Rose ribbon rolls out
above belfry silhouette
as created sun
sets over an erection
to deity’s unmade son.
Copyright 2015
T. Allen Culpepper
Rose ribbon rolls out
above belfry silhouette
as created sun
sets over an erection
to deity’s unmade son.
Copyright 2015
T. Allen Culpepper
Note: I attended a poetry workshop conducted by Tina Chang, who gave us the difficult task of writing a poem in the person of someone we detest.
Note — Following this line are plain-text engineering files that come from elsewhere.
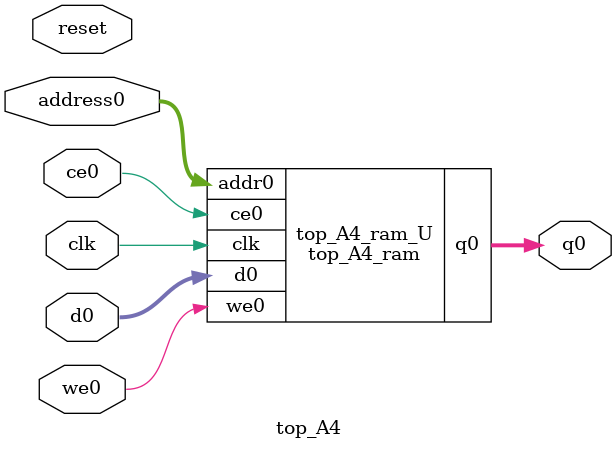
<source format=v>
`timescale 1 ns / 1 ps
module top_A4_ram (addr0, ce0, d0, we0, q0,  clk);

parameter DWIDTH = 32;
parameter AWIDTH = 14;
parameter MEM_SIZE = 9216;

input[AWIDTH-1:0] addr0;
input ce0;
input[DWIDTH-1:0] d0;
input we0;
output reg[DWIDTH-1:0] q0;
input clk;

(* ram_style = "block" *)reg [DWIDTH-1:0] ram[0:MEM_SIZE-1];




always @(posedge clk)  
begin 
    if (ce0) begin
        if (we0) 
            ram[addr0] <= d0; 
        q0 <= ram[addr0];
    end
end


endmodule

`timescale 1 ns / 1 ps
module top_A4(
    reset,
    clk,
    address0,
    ce0,
    we0,
    d0,
    q0);

parameter DataWidth = 32'd32;
parameter AddressRange = 32'd9216;
parameter AddressWidth = 32'd14;
input reset;
input clk;
input[AddressWidth - 1:0] address0;
input ce0;
input we0;
input[DataWidth - 1:0] d0;
output[DataWidth - 1:0] q0;



top_A4_ram top_A4_ram_U(
    .clk( clk ),
    .addr0( address0 ),
    .ce0( ce0 ),
    .we0( we0 ),
    .d0( d0 ),
    .q0( q0 ));

endmodule


</source>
There aren’t too many people I detest, but Fred Phelps was one of them, so here is my attempt to speak in his persona.
“They all dared to accuse
only me of hate-mongering,
blind to the hypocrisy of their
own “say no” campaigns,
and though I felt no love
for them and their wicked
ways, I acted always
for their benefit,
condemning their actions,
trying to prise them away
from their iniquitous obsession,
calling them to leave it,
to repent before
the point of no return,
when the wrath
of an angry God,
worse by many orders
of magnitude than
any human hate,
a God who loathes them
for their abomination
and will consume
them body and soul
in the flames of his fury,
and as they burn,
they will turn to one
another and acknowledge
whom they should have
despised.”
Copyright 201
T. Allen Culpepper
On tiptoe, my palms against the smooth wood paneling,
my fingers clutching the cool aluminum frame of the
roll-out windows that will soon be a factor in many tricycle
accidents resulting in minor head injuries, I can just
peak outside and see our dog, stretched on the splintery
deck, pine trees dropping their straw-like needles,
the little lake’s blue-grey waves, a dull-green fishing
boat anchored in the slough, sun bleaching the driveway
sand; hear the buzz of the screened-out mosquitoes,
a distant rhythmic splash; smell fish and sap, gardenia
blossoms and outboard-motor fuel, the last of which
will many years later, when the trailer is gone, the trees
have been cut, and the dog has gone wherever good
dogs go, remind me always of my late uncle skiing.
Note: This is the result of an exercise I did in a workshop conducted by Ben Myers at the Nimrod writers’ conference in Tulsa, Oklahoma, October 2015.
Copyright 2015
T. Allen Culpepper
Flora) the Goddesse of flowres, but indede (as saith Tacitus) a famous harlot, which with the abuse of her body hauing gotten great riches, made the people of Rome her heyre: who in remembraunce of so great beneficence, appointed a yearely feste for the memoriall of her, calling her, not as she was, nor as some doe think, Andronica, but Flora: making her the Goddesse of all floures, and doing yerely to her solemne sacrifice. –Gloss on the March eclogue from Spenser’s Shepheardes Calender
A humble goddess, Flora,
rooting herself in dirt,
but hardly a modest one,
dressing in gaudy colors,
spreading her petals
for all and sundry,
present at every celebration,
willing even to comfort the sick,
always at the funerals,
though she owns no black.
Her great joy is the springtime,
when fluids begin to circulate,
her heyday the heat of summer
if the heat doesn’t dry up her business;
in the quieter autumn she stays mum,
in winter keeps to her bed.
Some have called her whore and harlot,
but she prefers the gentler courtesan,
dispenser of attainable beauty,
perishable, fleeting, but yet perennial.
Copyright 2015
T. Allen Culpepper
I confess I killed the blanket flower,
snuffed out its autumnal blossoms
petaled in hues of mustard and rust,
brought from the nursery fully quick
but now dead brown out by the walk.
It was not an act of willful murder,
and yet I acknowledge herbicide
by negligence: I know that it handled
its tangled roots much too roughly,
knew even then I was confining them
in too small a pot, the only one I had,
bigger than the nursery container,
but still, I left them no room to stretch
and thrive, unwilling to make the minor
sacrifice of returning to the store
to pay the higher price for a larger pot
and lug home the heavier clay. And
then I fear I might have overwatered
the poor thing as well. Harboring yet
the faintest hope of its resurrection,
I can’t just throw it heartlessly away,
even knowing that the cause is all
but lost. I regret my careless actions
and wish that I could make amends,
but I know a jury of seasoned gardeners
would find me guilty in two minutes.